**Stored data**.
------------------------------------------------

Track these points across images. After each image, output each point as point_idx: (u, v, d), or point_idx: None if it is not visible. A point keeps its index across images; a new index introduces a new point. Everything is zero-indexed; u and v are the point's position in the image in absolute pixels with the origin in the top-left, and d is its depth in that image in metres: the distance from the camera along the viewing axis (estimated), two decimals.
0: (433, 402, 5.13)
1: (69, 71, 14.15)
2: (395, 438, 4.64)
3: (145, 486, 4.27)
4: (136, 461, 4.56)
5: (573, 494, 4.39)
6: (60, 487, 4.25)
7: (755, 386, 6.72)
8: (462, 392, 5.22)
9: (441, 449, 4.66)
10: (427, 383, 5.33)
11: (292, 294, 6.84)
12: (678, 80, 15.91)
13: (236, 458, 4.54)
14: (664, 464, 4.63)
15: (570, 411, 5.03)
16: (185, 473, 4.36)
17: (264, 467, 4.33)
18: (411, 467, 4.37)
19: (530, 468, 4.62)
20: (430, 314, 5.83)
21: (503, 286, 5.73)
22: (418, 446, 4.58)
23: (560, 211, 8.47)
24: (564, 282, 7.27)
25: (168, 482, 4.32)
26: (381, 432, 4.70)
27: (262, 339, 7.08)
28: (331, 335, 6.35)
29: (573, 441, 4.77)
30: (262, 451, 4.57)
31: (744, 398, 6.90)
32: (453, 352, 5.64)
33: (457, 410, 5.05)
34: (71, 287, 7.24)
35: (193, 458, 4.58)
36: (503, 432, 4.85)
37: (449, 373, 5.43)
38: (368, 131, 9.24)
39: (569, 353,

------------------------------------------------

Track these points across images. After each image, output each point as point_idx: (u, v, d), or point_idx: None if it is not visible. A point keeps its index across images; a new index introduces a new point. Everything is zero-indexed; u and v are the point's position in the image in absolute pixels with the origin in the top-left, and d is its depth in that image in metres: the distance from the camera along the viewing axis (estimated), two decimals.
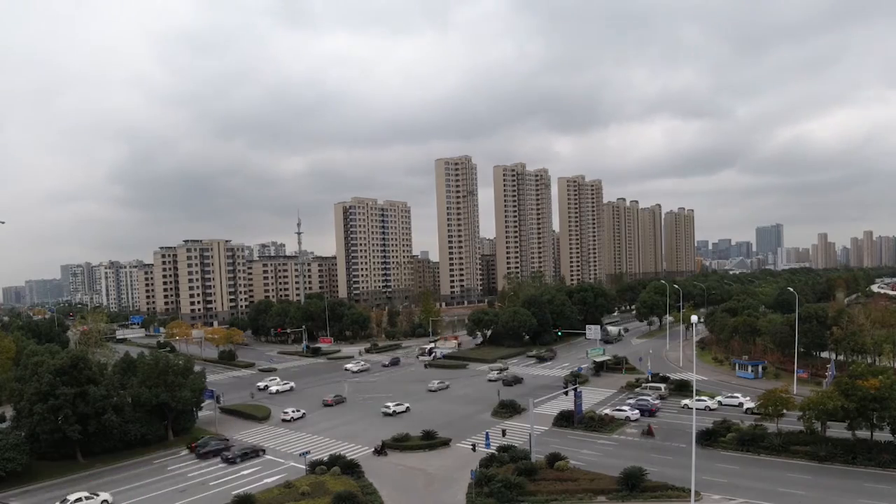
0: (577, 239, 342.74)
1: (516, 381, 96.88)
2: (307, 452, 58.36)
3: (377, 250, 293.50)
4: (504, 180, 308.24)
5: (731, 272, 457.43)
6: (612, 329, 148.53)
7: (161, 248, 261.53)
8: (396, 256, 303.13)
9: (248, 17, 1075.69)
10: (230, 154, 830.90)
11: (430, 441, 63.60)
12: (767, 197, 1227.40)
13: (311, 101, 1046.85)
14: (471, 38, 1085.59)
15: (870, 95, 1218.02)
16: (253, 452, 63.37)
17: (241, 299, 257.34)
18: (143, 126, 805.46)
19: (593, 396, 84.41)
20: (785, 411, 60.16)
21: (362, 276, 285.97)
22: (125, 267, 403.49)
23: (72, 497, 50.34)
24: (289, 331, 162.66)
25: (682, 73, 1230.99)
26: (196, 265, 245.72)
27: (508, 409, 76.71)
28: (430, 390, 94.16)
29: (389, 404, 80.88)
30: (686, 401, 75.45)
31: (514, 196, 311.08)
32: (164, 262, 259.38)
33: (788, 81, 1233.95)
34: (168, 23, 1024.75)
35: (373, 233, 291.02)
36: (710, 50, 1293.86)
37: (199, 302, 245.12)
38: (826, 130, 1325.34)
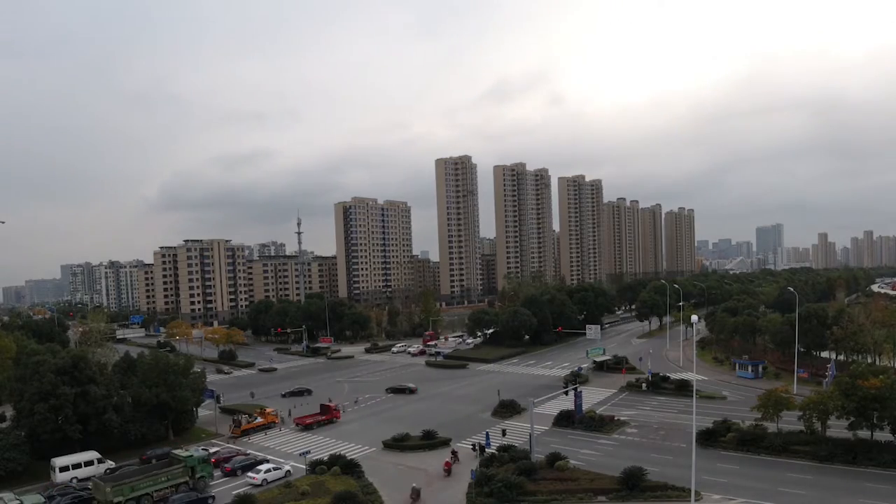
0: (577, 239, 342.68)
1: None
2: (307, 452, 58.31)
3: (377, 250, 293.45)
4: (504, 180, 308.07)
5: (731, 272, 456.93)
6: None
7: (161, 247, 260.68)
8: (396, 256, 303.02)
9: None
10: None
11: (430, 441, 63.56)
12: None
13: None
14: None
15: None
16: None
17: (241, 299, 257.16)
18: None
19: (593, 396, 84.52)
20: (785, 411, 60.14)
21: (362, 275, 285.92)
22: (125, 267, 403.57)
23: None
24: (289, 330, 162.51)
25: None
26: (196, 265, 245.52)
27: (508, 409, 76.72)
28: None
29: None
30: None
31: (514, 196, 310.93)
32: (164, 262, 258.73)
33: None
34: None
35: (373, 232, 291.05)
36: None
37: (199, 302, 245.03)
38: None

------------------------------------------------

**TASK STATEMENT**.
Starting with the line above that holds "3: (377, 250, 293.50)" and stopping with the line that holds "33: (788, 81, 1233.95)", reproduce each line exactly, omitting all other lines.

**ANSWER SPACE**.
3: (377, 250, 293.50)
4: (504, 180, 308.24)
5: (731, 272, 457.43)
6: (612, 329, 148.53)
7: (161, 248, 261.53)
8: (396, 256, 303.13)
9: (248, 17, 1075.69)
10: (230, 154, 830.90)
11: (430, 441, 63.60)
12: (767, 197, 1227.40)
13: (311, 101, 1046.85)
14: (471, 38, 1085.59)
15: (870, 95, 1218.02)
16: (253, 452, 63.37)
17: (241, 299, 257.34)
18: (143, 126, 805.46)
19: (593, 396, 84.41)
20: (785, 411, 60.16)
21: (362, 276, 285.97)
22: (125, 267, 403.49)
23: (72, 497, 50.34)
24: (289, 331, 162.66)
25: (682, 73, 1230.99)
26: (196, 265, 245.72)
27: (508, 409, 76.71)
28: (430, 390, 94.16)
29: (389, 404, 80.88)
30: (686, 401, 75.45)
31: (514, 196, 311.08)
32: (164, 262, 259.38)
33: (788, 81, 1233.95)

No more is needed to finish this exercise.